Provide the number of lines of the records that include "junction", with no other content.
☆ ☆ ☆
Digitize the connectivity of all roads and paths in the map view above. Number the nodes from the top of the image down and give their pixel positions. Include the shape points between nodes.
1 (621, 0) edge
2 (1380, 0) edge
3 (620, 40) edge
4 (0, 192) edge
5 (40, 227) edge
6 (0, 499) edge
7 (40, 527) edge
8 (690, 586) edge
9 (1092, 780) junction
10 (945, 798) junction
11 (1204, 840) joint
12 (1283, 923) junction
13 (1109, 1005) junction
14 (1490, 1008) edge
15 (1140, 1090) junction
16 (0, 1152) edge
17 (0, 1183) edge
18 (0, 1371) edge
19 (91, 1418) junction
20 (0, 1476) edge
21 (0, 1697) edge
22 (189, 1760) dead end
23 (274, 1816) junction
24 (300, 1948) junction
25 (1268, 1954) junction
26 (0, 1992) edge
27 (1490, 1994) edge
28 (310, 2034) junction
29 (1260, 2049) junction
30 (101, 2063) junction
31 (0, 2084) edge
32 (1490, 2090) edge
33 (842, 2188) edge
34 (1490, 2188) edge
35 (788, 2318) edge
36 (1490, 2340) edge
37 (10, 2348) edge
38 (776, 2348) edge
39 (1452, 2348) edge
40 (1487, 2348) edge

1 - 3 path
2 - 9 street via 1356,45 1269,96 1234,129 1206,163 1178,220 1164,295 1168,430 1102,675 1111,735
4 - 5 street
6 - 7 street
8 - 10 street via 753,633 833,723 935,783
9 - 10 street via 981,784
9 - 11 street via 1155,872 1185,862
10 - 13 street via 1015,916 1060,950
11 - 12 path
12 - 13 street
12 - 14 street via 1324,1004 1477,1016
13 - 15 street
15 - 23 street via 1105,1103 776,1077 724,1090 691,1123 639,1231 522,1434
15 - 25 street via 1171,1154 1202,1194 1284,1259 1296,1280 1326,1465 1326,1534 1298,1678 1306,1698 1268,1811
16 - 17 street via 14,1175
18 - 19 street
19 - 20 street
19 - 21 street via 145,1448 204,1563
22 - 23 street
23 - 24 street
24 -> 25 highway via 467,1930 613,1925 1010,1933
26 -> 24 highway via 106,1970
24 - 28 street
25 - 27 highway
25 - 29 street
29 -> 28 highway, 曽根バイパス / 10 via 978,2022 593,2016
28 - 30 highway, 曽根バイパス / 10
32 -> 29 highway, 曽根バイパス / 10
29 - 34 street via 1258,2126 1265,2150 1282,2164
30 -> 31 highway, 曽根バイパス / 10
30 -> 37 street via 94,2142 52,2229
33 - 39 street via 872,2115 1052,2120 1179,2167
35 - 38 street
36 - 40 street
☆ ☆ ☆
→ Exercise response: 12